_EXTRACTED INFORMATION_:
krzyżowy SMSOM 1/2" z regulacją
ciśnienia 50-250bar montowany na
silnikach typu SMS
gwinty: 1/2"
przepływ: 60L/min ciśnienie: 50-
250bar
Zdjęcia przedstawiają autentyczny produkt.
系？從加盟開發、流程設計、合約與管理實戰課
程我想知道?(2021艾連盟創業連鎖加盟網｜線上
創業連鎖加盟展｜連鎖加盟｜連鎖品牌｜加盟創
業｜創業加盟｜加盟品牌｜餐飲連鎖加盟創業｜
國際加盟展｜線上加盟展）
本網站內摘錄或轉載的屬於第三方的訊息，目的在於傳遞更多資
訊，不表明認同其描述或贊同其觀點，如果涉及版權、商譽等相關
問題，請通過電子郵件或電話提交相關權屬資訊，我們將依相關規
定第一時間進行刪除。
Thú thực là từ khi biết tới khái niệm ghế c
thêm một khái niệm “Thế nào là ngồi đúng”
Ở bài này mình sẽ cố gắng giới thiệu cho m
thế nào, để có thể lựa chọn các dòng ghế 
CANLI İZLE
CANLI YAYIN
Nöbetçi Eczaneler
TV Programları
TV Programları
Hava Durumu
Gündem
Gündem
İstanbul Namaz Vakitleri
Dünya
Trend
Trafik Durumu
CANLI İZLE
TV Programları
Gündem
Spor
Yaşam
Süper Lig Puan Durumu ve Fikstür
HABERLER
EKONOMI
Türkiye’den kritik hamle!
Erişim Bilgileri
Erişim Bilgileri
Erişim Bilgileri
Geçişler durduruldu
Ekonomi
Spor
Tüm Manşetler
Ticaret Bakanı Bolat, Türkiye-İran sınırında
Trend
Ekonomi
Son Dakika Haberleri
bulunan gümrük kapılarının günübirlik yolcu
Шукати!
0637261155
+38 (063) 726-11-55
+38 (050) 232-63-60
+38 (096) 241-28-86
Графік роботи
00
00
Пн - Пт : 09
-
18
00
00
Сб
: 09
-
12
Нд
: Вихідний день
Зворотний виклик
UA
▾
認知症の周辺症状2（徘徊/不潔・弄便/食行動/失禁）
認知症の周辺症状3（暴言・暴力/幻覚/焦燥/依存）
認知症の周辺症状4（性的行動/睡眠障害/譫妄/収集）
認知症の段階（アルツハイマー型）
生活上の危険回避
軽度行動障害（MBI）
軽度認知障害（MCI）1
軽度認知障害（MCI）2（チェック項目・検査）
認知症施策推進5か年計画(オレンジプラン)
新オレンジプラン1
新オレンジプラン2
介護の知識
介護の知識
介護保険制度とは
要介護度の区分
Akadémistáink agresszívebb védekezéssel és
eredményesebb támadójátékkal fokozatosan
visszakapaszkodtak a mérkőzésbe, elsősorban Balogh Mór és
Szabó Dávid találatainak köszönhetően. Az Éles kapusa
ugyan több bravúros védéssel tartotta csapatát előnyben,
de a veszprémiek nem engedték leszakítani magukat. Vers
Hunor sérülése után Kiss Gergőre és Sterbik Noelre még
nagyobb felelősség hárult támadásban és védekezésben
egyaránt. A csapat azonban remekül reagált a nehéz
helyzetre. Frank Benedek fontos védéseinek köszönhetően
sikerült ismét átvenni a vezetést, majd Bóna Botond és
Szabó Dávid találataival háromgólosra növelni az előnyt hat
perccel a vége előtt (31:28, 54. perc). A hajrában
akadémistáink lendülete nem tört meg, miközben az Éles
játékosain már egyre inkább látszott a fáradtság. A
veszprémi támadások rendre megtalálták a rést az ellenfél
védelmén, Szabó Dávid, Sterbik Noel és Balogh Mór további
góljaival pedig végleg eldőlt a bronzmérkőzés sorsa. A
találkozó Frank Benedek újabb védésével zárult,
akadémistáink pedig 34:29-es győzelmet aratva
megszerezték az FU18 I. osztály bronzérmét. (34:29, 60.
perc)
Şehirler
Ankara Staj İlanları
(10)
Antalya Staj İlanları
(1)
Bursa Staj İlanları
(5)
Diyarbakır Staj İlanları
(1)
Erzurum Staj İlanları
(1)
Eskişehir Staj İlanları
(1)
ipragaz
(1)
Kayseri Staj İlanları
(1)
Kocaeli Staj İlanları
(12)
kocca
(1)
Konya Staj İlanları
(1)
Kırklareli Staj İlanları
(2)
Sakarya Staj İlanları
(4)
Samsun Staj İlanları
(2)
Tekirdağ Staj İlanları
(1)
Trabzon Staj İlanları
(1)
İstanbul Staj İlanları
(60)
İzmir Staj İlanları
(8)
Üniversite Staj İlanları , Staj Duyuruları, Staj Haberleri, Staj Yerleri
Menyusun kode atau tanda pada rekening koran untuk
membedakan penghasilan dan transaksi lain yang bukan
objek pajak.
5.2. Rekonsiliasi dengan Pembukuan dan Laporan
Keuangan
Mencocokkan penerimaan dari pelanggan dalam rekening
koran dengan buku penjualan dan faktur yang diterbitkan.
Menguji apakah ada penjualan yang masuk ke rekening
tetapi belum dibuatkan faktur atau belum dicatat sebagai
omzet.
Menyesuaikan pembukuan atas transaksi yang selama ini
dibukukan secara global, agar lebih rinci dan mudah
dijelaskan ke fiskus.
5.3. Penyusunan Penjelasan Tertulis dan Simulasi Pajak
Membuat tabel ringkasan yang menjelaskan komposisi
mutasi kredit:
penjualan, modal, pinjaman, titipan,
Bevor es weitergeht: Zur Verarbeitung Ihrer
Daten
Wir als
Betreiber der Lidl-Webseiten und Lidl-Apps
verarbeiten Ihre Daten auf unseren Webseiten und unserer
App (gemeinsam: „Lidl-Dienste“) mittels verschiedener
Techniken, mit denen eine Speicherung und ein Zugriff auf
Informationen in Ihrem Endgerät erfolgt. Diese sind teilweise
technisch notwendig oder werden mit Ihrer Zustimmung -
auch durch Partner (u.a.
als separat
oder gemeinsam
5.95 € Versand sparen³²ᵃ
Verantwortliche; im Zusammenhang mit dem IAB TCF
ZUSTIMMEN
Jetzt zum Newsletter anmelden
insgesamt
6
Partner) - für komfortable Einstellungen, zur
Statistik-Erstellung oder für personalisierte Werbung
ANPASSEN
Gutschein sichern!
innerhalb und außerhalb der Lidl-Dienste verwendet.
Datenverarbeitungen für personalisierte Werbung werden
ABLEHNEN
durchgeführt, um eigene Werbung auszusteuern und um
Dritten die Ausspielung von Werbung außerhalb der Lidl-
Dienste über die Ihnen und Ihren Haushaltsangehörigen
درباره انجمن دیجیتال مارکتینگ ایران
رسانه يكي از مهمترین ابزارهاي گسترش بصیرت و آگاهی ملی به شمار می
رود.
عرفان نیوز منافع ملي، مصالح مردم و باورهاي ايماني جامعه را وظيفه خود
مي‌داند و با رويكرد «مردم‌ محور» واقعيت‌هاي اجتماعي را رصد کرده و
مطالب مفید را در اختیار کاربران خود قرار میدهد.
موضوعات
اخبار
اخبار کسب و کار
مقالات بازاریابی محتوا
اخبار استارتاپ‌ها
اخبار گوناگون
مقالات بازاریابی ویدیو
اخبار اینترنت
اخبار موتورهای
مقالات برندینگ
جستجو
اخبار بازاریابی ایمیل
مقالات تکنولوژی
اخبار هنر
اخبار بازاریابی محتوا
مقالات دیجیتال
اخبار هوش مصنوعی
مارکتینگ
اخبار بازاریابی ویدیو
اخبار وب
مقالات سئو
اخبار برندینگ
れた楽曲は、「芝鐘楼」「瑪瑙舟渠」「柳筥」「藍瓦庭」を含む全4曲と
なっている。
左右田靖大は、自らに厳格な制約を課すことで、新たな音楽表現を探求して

_WHAT THE TASK REQUIRES_: Up to and including the line with "veszprémi támadások rendre", transcribe the entries above exactly, starting from their first line.

_RESULT OF THIS TASK_:
krzyżowy SMSOM 1/2" z regulacją
ciśnienia 50-250bar montowany na
silnikach typu SMS
gwinty: 1/2"
przepływ: 60L/min ciśnienie: 50-
250bar
Zdjęcia przedstawiają autentyczny produkt.
系？從加盟開發、流程設計、合約與管理實戰課
程我想知道?(2021艾連盟創業連鎖加盟網｜線上
創業連鎖加盟展｜連鎖加盟｜連鎖品牌｜加盟創
業｜創業加盟｜加盟品牌｜餐飲連鎖加盟創業｜
國際加盟展｜線上加盟展）
本網站內摘錄或轉載的屬於第三方的訊息，目的在於傳遞更多資
訊，不表明認同其描述或贊同其觀點，如果涉及版權、商譽等相關
問題，請通過電子郵件或電話提交相關權屬資訊，我們將依相關規
定第一時間進行刪除。
Thú thực là từ khi biết tới khái niệm ghế c
thêm một khái niệm “Thế nào là ngồi đúng”
Ở bài này mình sẽ cố gắng giới thiệu cho m
thế nào, để có thể lựa chọn các dòng ghế 
CANLI İZLE
CANLI YAYIN
Nöbetçi Eczaneler
TV Programları
TV Programları
Hava Durumu
Gündem
Gündem
İstanbul Namaz Vakitleri
Dünya
Trend
Trafik Durumu
CANLI İZLE
TV Programları
Gündem
Spor
Yaşam
Süper Lig Puan Durumu ve Fikstür
HABERLER
EKONOMI
Türkiye’den kritik hamle!
Erişim Bilgileri
Erişim Bilgileri
Erişim Bilgileri
Geçişler durduruldu
Ekonomi
Spor
Tüm Manşetler
Ticaret Bakanı Bolat, Türkiye-İran sınırında
Trend
Ekonomi
Son Dakika Haberleri
bulunan gümrük kapılarının günübirlik yolcu
Шукати!
0637261155
+38 (063) 726-11-55
+38 (050) 232-63-60
+38 (096) 241-28-86
Графік роботи
00
00
Пн - Пт : 09
-
18
00
00
Сб
: 09
-
12
Нд
: Вихідний день
Зворотний виклик
UA
▾
認知症の周辺症状2（徘徊/不潔・弄便/食行動/失禁）
認知症の周辺症状3（暴言・暴力/幻覚/焦燥/依存）
認知症の周辺症状4（性的行動/睡眠障害/譫妄/収集）
認知症の段階（アルツハイマー型）
生活上の危険回避
軽度行動障害（MBI）
軽度認知障害（MCI）1
軽度認知障害（MCI）2（チェック項目・検査）
認知症施策推進5か年計画(オレンジプラン)
新オレンジプラン1
新オレンジプラン2
介護の知識
介護の知識
介護保険制度とは
要介護度の区分
Akadémistáink agresszívebb védekezéssel és
eredményesebb támadójátékkal fokozatosan
visszakapaszkodtak a mérkőzésbe, elsősorban Balogh Mór és
Szabó Dávid találatainak köszönhetően. Az Éles kapusa
ugyan több bravúros védéssel tartotta csapatát előnyben,
de a veszprémiek nem engedték leszakítani magukat. Vers
Hunor sérülése után Kiss Gergőre és Sterbik Noelre még
nagyobb felelősség hárult támadásban és védekezésben
egyaránt. A csapat azonban remekül reagált a nehéz
helyzetre. Frank Benedek fontos védéseinek köszönhetően
sikerült ismét átvenni a vezetést, majd Bóna Botond és
Szabó Dávid találataival háromgólosra növelni az előnyt hat
perccel a vége előtt (31:28, 54. perc). A hajrában
akadémistáink lendülete nem tört meg, miközben az Éles
játékosain már egyre inkább látszott a fáradtság. A
veszprémi támadások rendre megtalálták a rést az ellenfél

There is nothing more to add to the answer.